調査・データ不動産サービス会社のクッシュマン・アンド・ウェイクフィールド(C&W、東京都千代田区)はこのほど、物流不動産賃貸事業の責任者を務める高塚弘樹氏の物流市況に関するレポートを公表した。新型コロナウイルスのオミクロン株拡大が影響し、「世界的なサプライチェーンの混乱は当面続く見込み」と分析している。

レポートによると、混乱の要因として、原油価格の高騰やコンテナ不足、頻発する異常気象が、特に国際海運や空運の価格高騰を長期化させていると指摘。コロナ感染症の「第6波」のピークが5月以降になるとの予測を踏まえ、「少なくとも2022年上半期以降までは混乱が続く」と予想している。

(イメージ)

国内EC(電子商取引)市場については、欧米や中韓と比べて見劣りするものの、BtoCの物販などで成長が続いているとの見方を示した。一方で、食料品のEC化率は3.3%にとどまり、実店舗での購入以外の選択肢が浸透していない実態に言及。今後はオンライン上での新たなプラットフォームや小売専門店の増加が、市場拡大のカギを握るとした。

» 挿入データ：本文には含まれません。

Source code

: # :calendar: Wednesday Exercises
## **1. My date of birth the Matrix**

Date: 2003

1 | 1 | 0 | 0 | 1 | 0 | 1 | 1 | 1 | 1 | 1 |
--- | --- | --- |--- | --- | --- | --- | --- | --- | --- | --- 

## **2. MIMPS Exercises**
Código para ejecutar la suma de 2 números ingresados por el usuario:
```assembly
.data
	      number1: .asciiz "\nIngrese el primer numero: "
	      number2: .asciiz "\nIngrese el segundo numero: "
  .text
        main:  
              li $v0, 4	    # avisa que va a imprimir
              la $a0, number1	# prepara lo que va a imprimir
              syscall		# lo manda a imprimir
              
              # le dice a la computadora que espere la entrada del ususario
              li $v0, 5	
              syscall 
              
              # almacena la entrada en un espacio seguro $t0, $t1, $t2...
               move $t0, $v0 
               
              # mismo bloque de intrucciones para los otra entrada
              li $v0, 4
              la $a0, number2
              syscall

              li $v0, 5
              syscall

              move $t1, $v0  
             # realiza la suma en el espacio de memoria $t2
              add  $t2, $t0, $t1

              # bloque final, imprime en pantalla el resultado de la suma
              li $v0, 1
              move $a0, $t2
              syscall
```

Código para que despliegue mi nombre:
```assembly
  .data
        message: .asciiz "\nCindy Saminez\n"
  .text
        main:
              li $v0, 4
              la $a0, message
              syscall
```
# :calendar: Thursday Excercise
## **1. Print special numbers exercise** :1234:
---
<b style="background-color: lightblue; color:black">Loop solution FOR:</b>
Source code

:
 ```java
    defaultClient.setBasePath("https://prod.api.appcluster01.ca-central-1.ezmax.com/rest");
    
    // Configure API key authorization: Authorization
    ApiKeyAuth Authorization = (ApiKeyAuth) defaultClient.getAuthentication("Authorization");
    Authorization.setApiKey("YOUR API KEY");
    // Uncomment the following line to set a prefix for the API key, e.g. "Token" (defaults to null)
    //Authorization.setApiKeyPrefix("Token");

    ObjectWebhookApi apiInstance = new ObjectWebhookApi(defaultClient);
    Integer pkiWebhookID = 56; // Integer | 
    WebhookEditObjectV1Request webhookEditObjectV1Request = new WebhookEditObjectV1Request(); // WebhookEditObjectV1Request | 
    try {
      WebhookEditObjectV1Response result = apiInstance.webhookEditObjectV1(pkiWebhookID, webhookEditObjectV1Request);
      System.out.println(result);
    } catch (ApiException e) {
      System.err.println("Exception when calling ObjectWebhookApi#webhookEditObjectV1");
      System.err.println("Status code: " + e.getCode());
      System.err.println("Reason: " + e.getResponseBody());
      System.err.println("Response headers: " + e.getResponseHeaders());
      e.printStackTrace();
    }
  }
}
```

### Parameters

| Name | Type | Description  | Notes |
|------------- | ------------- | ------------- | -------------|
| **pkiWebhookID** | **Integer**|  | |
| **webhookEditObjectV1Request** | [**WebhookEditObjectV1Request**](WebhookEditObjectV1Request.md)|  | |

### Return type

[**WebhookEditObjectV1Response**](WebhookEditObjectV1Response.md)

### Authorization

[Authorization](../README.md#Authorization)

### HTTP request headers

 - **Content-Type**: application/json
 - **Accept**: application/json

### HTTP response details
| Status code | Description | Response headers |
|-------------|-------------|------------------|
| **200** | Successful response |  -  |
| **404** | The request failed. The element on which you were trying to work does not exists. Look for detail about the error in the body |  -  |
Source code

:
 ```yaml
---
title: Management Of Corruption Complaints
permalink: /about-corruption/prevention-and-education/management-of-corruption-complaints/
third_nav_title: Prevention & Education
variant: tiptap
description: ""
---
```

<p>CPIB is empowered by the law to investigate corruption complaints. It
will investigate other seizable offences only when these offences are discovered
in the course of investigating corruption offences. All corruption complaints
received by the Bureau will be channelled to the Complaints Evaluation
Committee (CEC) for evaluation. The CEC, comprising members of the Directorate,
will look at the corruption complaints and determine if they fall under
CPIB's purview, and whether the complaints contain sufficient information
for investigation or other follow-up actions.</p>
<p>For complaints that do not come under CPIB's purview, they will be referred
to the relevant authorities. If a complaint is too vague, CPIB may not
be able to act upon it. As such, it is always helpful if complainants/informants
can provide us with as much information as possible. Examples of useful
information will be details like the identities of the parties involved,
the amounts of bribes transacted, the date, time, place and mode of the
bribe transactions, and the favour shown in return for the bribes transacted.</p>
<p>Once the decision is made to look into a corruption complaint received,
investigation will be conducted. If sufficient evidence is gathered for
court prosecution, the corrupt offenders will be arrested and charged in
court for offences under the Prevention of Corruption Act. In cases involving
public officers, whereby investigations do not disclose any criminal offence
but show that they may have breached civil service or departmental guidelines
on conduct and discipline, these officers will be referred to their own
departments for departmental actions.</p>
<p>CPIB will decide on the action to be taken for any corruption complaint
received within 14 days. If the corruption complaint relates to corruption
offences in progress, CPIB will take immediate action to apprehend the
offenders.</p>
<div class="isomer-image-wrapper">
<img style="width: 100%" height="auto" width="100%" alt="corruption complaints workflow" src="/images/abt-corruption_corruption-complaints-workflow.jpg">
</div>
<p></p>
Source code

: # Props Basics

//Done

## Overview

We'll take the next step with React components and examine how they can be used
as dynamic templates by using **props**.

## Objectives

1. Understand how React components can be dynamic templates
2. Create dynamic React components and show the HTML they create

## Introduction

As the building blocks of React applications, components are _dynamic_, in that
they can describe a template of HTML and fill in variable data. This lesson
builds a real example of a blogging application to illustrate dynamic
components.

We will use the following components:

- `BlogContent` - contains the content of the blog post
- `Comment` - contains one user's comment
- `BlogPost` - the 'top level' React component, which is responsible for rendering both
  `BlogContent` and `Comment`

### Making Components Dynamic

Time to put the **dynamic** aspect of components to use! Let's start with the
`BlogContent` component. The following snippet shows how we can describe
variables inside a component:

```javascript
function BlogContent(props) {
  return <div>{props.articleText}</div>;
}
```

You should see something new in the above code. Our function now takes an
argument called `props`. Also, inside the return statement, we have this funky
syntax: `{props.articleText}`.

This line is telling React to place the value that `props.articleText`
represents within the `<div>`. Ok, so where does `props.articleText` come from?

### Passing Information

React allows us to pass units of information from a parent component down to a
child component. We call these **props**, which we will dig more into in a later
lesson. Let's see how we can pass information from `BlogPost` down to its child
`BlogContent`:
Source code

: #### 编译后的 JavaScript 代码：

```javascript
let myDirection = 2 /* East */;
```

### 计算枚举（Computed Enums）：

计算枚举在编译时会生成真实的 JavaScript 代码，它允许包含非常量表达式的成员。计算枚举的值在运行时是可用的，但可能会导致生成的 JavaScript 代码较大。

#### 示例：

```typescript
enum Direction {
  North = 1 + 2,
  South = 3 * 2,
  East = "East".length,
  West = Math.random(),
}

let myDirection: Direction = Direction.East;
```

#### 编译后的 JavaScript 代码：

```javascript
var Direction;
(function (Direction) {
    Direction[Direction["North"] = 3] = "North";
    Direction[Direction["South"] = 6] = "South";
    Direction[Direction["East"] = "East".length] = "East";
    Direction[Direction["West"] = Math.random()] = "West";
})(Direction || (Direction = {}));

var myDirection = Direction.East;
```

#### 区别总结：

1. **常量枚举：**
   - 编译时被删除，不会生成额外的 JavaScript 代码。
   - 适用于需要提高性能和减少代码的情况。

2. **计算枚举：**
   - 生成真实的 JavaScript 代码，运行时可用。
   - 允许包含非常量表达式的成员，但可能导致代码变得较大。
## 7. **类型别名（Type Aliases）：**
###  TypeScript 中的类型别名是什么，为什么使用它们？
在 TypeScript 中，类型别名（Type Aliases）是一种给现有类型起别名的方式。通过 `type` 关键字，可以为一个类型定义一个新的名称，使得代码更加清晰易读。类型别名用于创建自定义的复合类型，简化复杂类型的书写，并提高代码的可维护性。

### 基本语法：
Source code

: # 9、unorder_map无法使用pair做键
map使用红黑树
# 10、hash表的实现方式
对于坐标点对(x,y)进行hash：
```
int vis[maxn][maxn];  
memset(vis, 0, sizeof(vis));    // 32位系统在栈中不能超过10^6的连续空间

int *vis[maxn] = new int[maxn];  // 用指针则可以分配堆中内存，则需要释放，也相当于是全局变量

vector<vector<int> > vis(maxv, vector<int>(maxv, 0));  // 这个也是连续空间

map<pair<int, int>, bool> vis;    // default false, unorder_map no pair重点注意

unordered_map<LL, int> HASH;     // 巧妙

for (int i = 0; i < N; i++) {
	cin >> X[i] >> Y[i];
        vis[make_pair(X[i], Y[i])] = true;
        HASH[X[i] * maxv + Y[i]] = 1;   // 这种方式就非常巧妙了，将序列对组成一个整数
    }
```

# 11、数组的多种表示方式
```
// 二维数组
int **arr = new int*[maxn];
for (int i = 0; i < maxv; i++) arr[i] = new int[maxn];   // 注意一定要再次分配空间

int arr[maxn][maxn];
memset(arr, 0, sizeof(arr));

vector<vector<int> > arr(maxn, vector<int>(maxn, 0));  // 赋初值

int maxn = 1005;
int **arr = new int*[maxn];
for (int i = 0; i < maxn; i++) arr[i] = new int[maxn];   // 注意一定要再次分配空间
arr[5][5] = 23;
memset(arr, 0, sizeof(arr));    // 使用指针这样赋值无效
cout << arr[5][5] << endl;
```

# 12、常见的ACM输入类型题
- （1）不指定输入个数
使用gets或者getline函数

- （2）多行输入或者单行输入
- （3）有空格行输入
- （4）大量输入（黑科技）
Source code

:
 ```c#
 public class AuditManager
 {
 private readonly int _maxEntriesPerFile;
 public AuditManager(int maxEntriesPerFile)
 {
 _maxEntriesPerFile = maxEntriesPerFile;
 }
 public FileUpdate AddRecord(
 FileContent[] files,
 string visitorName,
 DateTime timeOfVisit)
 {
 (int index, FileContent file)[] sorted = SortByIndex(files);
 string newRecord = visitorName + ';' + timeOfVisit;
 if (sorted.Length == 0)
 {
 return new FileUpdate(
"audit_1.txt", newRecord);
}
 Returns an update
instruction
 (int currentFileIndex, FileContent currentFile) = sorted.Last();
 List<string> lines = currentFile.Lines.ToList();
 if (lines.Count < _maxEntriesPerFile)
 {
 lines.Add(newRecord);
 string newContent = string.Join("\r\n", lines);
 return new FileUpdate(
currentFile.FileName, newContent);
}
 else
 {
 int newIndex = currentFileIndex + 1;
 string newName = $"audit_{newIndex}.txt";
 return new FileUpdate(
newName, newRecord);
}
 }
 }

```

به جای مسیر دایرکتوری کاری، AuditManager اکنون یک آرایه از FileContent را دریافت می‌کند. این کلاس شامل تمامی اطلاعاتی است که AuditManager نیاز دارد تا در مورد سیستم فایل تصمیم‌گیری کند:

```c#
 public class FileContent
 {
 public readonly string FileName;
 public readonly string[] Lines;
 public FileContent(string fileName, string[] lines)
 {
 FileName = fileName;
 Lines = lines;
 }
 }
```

国内の物流施設の賃料に関しては、依然として上昇傾向にあると指摘。平均の想定成約賃料は東京湾岸で前年同期比4.2%増の7500円、圏央道茨城は同3.1%増の3300円、神奈川内陸で同2.2%増の4600円。大阪圏では、エリア平均で前年同期比0.8%増で、特に大阪内陸は同2.3%増の4500円だったと事例を挙げた。

2021年下半期で供給面積が最大だった国道16号沿線では、「DPL流山IV」や「GLP ALFALINK流山8」などの大型施設が相次いで完成。EC関連テナントの入居が目立っている。中でも流山エリアは大型物流施設が集積しつつあり、今後2年間で5棟、総延床17.4万坪(57万4200平方メートル)の供給が予定されており「流山(国道16号沿線)の空室率は一時的な上昇が予想される」とした。

とはいえ、深刻な労働力不足に対処できる将来人口の増加、若い人口構成、都心にアクセスしやすい立地環境などの構造的優位性から、エリアの空室面積も徐々に吸収され、今後2年間の首都圏の空室率も5%以下で推移すると予測している。